I’m so appreciative of everyone’s positive responses and interest in my novel! Thank you!
Last week, when I posted my blog on November 11, it made me think about the 100th anniversary of some of the key battles of WW1 and of the Russian Revolution – two significant events that figured highly in Hélène Aubry’s life.
When the war started in 1914, Hélène had been living in Saint-Pétersbourg (now re-named Petrograd) for 5 years. As soon as Germany began hostilities against France, the Triple Entente brought Russia and the United Kingdom into the conflict. Everyone thought this was going to be a quick affair, but the war dragged on, and by 1917, as many as 2.5 million Russian soldiers had died on the front, and 5 million had been wounded. To contribute to the war effort, Hélène, like Tsarina Alexandra and 25,000 Russian women, trained to be a nurse; they were called the sisters of mercy of the Red Cross. 1917 proved to be a key turning point in Russian history, as starvation and the war casualties led to a series of debilitating strikes, Tsar Nicholas II’s abdication, and, ultimately, the Russian Revolution.
In the middle of this political and economic upheaval, in early 1917, Hélène met her future husband, Walter. He was the Chief Engineer on a ship, the S.S. Cicero, part of the Merchant Marine delivering wartime supplies from England and Finland to Russia. Walter arrived at the hospital in Petrograd with severe pneumonia, and Hélène nursed him back to health. By June, they were married, and Hélène was pregnant. She managed to flee Russia in September, just weeks before the final October Revolution when the Bolsheviks took control of the country. Sadly, they never saw each other again.

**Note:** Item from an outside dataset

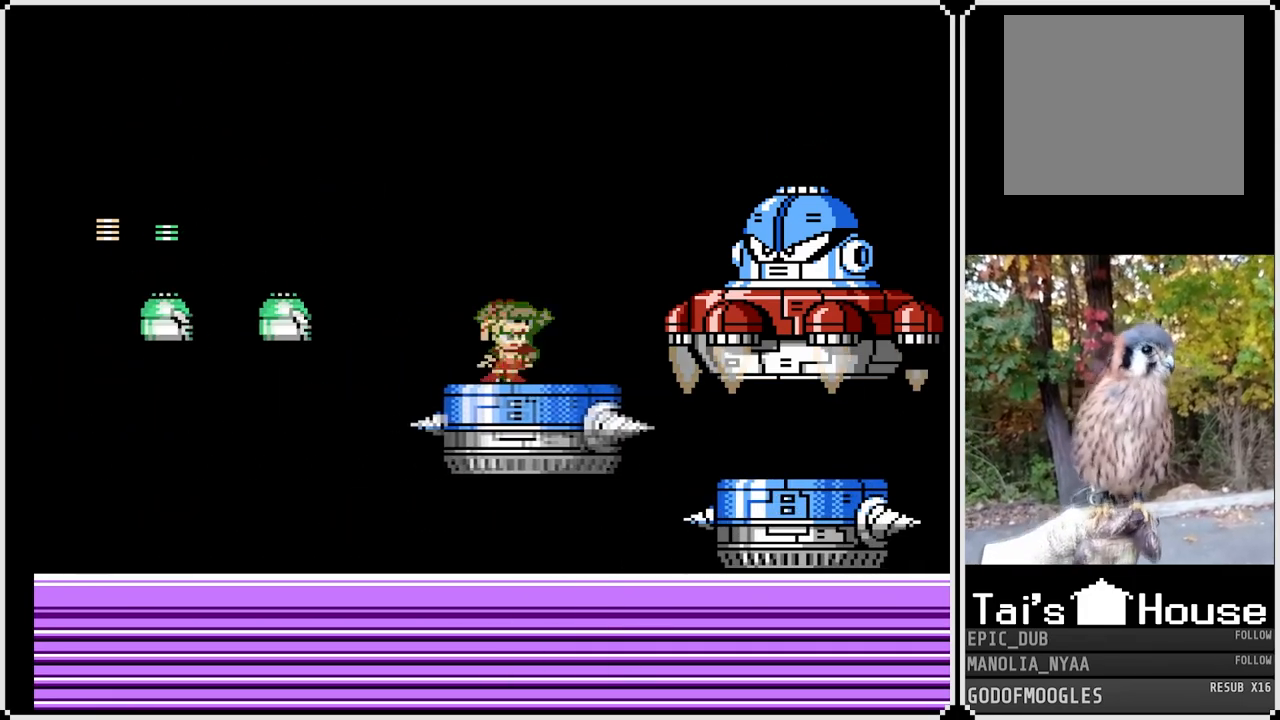
{"buttons": [], "left_stick": "center", "right_stick": "center", "events": [[283, "SQUARE", "up"], [300, "CROSS", "up"]]}
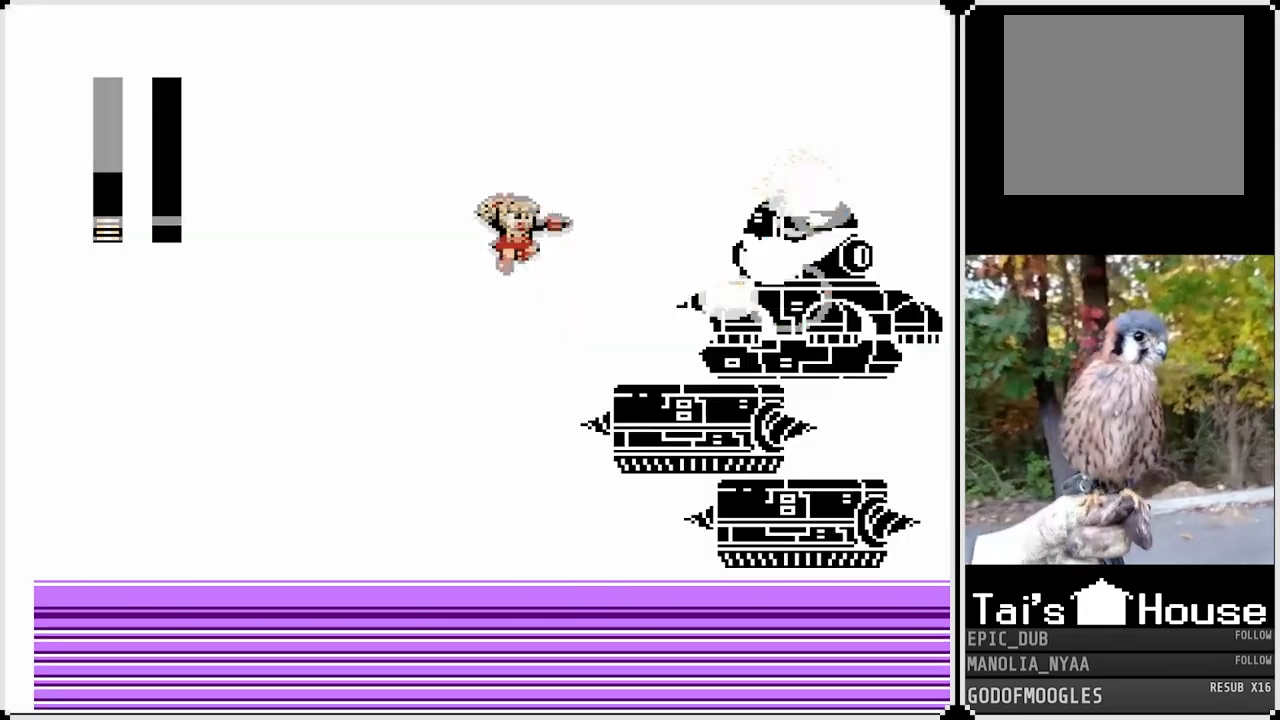
{"buttons": [], "left_stick": "center", "right_stick": "center", "events": [[67, "DPAD_LEFT", "down"], [500, "DPAD_LEFT", "up"]]}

Meanwhile, in France, Hélène’s daughter Lili had been living with the Tellier family in Barisis, a small town in northeastern France. Working as a French governess to the children of a wealthy Russian family enabled Hélène to pay for Lili’s upkeep. However, as the German Army marched to Paris in 1914, they occupied the idyllic agricultural area around Barisis, and the Tellier family was trapped. The region became one of the key front lines, with battles waged around the Marne and Somme Rivers, and in Ypres and Verdun. Needless to say, communication was disrupted, and Hélène was frantic – not able to leave Russia and with no news of her daughter’s whereabouts or safety. The Tellier family and Lili managed to escape just before some of the decisive battles took place in the area in mid-1916. They walked 250 km to Montargis in central France, away from the battlegrounds, where Hélène’s mother and two sisters were now living.
My Aunt Lili lived to age 92, while her half-brother, Albert Walter (my Dad), conceived in Petrograd and born in England in 1918, lived to 90: two miracles that survived this turbulent time in world history.
The photo is of Hélène as a sister of mercy of the Red Cross, taken in Petrograd around 1915.